As the answers come back there are some things that I'm proud of and some things I can't bear to think about. But mostly, my sense is that I just have not done enough. Sometimes there have been reasons for my half - heartedness but often there are not. 

The truth is that I simply have not appreciated what was there for me...the love; the opportunities to grow and contribute; the forks in the road that gave me the space to consider what I was becoming; the richness and plenty of my life and circumstances; the darkness that cast some long shadows but which also made the light precious...

So, where the time is wasted, I only have myself to blame. There is plenty that I regret but I still have today to make something count. I designated 2014 'The year of YES'...it's early days but I think it can be different.

I said there were a couple of reasons I've been thinking about time and time wasting and here's the second reason...

It's one thing to make decisions for yourself and to have to live with the consequences. It's quite another when the way the world works is organised against you and the capacity to fritter your life away is built in to the way you have to live. Through my work I've been up close to a couple of Services that provide day time activities for people with intellectual disabilities and I am bothered by what I've been learning. 

I knew that it happened. 

One part of me knew that people spent large parts of their day either hanging around waiting to go somewhere or for something to happen. When they were not waiting they were often travelling towards the place where the thing was about to happen. And then, if the thing ever started to happen or they got to the place where it was going to happen, they could never stay for very long because they had to get back to the waiting place so that they could go to the toilet and wait to go home. Not much happened there either. 

If they were lucky, they got to do it all again the next day...and the next...and maybe even the next...

When I think about my own life, I've least felt that I wasted my time when I was something that had a point to it.
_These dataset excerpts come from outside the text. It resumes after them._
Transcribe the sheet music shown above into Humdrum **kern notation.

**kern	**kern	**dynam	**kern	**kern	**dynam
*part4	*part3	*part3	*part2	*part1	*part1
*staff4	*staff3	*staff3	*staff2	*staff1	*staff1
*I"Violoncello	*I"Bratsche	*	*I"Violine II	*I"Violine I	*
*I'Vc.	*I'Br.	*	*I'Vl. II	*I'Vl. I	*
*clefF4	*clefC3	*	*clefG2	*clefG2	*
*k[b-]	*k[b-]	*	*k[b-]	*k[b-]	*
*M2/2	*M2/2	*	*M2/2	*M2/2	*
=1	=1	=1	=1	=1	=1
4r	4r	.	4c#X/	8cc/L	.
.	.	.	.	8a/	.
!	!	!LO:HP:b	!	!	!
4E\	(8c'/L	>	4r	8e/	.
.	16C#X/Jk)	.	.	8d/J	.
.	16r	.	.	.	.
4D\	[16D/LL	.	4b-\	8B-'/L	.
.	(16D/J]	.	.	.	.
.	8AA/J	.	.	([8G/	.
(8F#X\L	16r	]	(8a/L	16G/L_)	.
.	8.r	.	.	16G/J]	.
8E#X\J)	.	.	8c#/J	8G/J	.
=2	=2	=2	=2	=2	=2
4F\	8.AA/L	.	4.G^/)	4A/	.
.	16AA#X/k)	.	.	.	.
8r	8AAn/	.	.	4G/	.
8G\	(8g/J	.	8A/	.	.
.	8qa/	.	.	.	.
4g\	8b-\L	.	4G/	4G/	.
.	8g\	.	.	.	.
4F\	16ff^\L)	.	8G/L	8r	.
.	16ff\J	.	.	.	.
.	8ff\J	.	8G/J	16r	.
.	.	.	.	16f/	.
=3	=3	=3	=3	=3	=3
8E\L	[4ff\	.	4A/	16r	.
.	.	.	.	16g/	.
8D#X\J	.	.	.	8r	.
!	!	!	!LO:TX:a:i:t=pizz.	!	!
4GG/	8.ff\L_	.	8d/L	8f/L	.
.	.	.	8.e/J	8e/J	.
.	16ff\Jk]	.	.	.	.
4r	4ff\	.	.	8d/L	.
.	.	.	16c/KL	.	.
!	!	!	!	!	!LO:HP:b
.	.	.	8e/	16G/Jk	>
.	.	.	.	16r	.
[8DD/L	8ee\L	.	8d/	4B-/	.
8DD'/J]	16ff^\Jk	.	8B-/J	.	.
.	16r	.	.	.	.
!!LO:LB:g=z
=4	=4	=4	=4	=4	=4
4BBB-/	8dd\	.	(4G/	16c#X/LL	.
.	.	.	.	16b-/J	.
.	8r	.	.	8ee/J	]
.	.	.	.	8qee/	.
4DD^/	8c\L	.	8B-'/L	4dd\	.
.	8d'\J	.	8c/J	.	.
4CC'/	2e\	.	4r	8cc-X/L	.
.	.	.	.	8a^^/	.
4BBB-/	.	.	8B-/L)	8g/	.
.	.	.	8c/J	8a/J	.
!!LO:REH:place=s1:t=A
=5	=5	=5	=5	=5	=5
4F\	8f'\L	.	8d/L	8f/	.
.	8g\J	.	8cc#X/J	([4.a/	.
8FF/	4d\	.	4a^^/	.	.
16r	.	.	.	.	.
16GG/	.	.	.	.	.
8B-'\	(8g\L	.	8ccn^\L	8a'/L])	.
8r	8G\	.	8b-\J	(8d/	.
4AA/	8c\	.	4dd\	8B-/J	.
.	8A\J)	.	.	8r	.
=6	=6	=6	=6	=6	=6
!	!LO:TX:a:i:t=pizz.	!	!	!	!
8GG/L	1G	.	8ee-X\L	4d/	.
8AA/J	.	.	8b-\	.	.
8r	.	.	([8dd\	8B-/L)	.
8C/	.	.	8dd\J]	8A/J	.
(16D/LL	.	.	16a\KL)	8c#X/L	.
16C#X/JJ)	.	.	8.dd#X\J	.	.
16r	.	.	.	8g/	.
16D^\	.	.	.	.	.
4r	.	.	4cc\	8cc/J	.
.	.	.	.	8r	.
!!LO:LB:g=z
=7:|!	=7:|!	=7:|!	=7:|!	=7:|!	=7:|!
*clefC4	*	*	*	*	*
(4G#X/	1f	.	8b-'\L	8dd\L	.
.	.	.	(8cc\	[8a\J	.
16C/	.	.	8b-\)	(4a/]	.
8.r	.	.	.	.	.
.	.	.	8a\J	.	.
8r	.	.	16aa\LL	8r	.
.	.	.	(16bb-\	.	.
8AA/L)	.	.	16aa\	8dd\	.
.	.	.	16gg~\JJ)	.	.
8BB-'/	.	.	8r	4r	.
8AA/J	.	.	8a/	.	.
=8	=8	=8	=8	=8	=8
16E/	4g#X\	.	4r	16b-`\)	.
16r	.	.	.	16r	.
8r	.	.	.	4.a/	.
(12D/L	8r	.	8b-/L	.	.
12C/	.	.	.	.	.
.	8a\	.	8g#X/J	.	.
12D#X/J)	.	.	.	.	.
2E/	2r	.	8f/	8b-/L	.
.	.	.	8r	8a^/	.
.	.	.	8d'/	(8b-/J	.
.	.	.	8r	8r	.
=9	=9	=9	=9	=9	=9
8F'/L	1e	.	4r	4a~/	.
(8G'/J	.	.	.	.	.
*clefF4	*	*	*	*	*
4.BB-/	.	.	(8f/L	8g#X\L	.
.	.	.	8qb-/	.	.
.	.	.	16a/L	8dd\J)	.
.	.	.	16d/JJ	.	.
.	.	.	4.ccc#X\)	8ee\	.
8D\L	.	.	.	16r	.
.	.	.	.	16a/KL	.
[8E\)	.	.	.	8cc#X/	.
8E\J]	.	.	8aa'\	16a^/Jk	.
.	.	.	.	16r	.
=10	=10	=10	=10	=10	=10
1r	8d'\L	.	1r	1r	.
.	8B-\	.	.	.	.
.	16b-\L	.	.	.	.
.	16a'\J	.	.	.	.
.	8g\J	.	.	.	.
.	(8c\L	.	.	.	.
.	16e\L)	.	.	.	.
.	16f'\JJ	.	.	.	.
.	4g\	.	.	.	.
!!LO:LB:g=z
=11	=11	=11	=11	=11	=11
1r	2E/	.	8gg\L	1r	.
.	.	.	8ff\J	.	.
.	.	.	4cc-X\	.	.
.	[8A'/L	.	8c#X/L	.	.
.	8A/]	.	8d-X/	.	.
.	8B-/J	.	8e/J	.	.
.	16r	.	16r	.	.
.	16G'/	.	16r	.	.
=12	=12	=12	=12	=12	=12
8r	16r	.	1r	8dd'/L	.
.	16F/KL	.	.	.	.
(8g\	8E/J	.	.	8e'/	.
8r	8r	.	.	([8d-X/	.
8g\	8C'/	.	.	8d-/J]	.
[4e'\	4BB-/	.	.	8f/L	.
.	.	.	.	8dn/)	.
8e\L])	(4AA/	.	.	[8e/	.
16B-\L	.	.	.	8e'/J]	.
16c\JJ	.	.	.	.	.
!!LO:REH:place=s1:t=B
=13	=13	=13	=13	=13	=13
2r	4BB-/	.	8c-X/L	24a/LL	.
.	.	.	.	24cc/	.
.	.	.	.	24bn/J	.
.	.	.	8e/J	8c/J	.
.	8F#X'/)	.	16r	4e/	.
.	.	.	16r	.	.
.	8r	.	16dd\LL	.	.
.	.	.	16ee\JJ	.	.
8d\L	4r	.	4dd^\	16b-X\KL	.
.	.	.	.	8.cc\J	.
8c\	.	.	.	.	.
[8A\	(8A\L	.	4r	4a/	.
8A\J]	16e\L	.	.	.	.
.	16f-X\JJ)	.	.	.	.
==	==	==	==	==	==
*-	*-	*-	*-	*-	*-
It didn't have to be that profound...cooking food to share with friends or keep me healthy...learning to drive so that i could have some ease of getting around...figuring out how my phone worked...reading, talking, engaging with people around a whole variety of issues...it all had a point.  It meant something to me in the context of my life and it gave me some sense of my purpose in being alive...
The occasions when I've most felt rootless and disconnected have been when I've felt trapped or like I'm treading water. Nothing's happening...nothing means anything...I'm going through the motions. I know that I've spent enough time just filling in days...waiting for the day to end and for sleep to come. It isn't good for me to have too many pointless days. That road leads me straight to the jaws of The Black Dog. Now, I reckon I'm fairly 'typical' and that anyone who's reading this will, to a greater or lesser degree, share my experience or know someone who does.

Meaning and purpose matter. 

If they matter to me, chances are that they matter to someone with a disability. Maybe differently expressed. But they matter.  
And so I don't think that it's good enough for services to organise to waste people's time. 
I don't think that it's good enough to be constantly focussing on filling up people's days without first considering why you what you do and do it in that particular way.  The activity needs to be designed and structured in line with the person's choices and wishes and with some idea of how this will contribute to the creation of, and the finding of, some meaning and purpose in the routine of life.
People shake their heads and accuse him of exaggeration when I talk about two of the consequences of Devaluation as described by Wolfensberger, '...a wasted life and an early death...'

It's sad enough to feel regret and frustration when your can see how your own choices have led you there. 

It is tragic and reprehensible that so many of us over so many years have colluded in the waste of people's lives.

The time flies by...and we don't get it back. 

Wasting time...

It has to stop.


If time be of all things the most precious, wasting time must be the greatest prodigality.